Requirement: Write out the lines again, from the line containing "pose: elev=137.5 azim=14.9" through the line containing "Dot at: (202, 269)", and switch "dist" to "distance" throughout them, leaving everything else as it is.

Stored items:
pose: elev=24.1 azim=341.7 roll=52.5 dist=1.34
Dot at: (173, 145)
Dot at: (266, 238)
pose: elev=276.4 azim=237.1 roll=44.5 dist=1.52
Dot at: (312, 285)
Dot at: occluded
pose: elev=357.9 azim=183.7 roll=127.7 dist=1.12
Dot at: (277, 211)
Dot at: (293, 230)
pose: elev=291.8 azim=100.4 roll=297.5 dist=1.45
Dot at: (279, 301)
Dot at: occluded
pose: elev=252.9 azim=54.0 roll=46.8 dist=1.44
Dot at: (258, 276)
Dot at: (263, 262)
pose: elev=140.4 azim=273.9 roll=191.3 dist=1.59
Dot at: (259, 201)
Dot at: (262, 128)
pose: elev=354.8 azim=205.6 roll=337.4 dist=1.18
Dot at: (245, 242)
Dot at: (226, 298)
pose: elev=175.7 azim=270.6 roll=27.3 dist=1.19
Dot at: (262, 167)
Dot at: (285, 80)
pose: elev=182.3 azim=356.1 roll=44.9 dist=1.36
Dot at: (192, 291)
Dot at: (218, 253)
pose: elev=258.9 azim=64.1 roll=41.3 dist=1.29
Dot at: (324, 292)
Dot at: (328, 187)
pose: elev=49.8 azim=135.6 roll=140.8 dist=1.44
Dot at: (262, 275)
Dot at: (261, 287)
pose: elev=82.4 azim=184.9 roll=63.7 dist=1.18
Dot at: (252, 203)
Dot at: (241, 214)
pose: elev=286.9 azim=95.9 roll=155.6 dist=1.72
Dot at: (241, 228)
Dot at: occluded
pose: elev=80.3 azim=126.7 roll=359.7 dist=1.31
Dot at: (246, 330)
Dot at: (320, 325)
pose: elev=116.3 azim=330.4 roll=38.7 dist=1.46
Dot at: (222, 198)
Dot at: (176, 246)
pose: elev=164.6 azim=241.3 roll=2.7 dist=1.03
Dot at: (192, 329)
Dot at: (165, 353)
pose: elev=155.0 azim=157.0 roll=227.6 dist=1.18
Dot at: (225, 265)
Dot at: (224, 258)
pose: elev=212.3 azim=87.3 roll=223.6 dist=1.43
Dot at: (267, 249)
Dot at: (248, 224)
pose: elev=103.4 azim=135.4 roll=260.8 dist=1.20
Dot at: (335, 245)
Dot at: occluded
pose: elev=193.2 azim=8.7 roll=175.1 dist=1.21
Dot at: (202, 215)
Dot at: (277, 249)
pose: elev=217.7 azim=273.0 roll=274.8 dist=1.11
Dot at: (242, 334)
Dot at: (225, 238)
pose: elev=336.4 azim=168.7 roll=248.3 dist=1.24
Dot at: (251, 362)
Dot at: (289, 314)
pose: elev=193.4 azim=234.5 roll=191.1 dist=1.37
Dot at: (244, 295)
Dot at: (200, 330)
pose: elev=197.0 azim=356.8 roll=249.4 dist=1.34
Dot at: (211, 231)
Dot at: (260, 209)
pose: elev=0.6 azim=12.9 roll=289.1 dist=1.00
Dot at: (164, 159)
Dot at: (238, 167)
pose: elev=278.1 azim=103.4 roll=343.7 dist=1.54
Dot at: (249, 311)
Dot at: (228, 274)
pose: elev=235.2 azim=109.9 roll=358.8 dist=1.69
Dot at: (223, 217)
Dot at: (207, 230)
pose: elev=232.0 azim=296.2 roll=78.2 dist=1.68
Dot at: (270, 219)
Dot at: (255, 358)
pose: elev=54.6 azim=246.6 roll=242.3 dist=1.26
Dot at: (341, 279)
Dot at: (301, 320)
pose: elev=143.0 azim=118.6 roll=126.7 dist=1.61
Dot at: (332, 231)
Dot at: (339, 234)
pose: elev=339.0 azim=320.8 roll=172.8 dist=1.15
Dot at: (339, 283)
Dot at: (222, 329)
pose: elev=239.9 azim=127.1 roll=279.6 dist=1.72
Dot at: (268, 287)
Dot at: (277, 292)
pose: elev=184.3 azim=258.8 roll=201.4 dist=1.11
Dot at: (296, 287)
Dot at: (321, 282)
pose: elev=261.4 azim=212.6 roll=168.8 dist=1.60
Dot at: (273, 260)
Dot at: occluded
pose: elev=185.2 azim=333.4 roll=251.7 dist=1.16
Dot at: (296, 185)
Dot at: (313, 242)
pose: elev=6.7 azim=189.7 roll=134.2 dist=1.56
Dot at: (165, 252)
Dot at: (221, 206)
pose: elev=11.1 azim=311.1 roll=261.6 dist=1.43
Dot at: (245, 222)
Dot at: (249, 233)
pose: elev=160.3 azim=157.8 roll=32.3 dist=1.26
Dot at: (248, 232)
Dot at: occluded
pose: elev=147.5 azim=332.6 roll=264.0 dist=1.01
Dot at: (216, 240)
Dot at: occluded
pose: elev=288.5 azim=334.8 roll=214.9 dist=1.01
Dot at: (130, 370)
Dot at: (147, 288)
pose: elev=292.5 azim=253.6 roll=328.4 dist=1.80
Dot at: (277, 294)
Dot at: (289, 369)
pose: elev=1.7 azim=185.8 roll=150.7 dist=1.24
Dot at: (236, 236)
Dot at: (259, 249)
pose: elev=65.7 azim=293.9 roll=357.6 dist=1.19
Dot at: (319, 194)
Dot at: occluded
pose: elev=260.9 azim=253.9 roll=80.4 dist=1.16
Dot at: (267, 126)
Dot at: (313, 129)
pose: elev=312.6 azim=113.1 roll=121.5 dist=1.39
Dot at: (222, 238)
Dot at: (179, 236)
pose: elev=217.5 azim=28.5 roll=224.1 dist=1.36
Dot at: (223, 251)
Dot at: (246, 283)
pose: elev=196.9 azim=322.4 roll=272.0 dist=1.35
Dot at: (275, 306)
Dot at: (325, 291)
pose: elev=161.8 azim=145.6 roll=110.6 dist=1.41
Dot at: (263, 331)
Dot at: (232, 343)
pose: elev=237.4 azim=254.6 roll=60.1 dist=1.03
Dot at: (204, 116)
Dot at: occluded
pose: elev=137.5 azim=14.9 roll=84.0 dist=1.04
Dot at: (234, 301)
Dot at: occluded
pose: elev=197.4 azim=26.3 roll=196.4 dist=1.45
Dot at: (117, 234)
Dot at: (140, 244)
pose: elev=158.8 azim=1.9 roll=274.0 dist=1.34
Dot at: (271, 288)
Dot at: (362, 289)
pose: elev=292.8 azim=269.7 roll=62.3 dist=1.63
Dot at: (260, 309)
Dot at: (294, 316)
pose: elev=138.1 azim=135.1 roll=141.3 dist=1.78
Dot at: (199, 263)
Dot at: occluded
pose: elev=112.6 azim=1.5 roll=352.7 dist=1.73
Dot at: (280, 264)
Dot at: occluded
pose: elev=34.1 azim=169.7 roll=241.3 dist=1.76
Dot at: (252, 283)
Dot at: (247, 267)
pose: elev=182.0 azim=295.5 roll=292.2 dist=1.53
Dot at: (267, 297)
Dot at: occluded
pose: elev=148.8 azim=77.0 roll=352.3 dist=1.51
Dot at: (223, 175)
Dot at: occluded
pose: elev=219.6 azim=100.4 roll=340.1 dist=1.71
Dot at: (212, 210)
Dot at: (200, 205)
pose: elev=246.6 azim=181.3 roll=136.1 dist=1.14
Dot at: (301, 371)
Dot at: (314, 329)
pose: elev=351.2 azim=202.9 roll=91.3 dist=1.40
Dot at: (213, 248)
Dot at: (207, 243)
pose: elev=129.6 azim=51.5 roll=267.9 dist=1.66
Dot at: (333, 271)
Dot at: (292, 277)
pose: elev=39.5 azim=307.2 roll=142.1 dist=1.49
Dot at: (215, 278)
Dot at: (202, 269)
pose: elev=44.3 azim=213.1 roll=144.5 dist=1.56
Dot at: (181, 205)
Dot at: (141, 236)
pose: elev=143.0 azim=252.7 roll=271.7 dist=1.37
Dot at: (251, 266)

Reply:
pose: elev=137.5 azim=14.9 roll=84.0 distance=1.04
Dot at: (234, 301)
Dot at: occluded
pose: elev=197.4 azim=26.3 roll=196.4 distance=1.45
Dot at: (117, 234)
Dot at: (140, 244)
pose: elev=158.8 azim=1.9 roll=274.0 distance=1.34
Dot at: (271, 288)
Dot at: (362, 289)
pose: elev=292.8 azim=269.7 roll=62.3 distance=1.63
Dot at: (260, 309)
Dot at: (294, 316)
pose: elev=138.1 azim=135.1 roll=141.3 distance=1.78
Dot at: (199, 263)
Dot at: occluded
pose: elev=112.6 azim=1.5 roll=352.7 distance=1.73
Dot at: (280, 264)
Dot at: occluded
pose: elev=34.1 azim=169.7 roll=241.3 distance=1.76
Dot at: (252, 283)
Dot at: (247, 267)
pose: elev=182.0 azim=295.5 roll=292.2 distance=1.53
Dot at: (267, 297)
Dot at: occluded
pose: elev=148.8 azim=77.0 roll=352.3 distance=1.51
Dot at: (223, 175)
Dot at: occluded
pose: elev=219.6 azim=100.4 roll=340.1 distance=1.71
Dot at: (212, 210)
Dot at: (200, 205)
pose: elev=246.6 azim=181.3 roll=136.1 distance=1.14
Dot at: (301, 371)
Dot at: (314, 329)
pose: elev=351.2 azim=202.9 roll=91.3 distance=1.40
Dot at: (213, 248)
Dot at: (207, 243)
pose: elev=129.6 azim=51.5 roll=267.9 distance=1.66
Dot at: (333, 271)
Dot at: (292, 277)
pose: elev=39.5 azim=307.2 roll=142.1 distance=1.49
Dot at: (215, 278)
Dot at: (202, 269)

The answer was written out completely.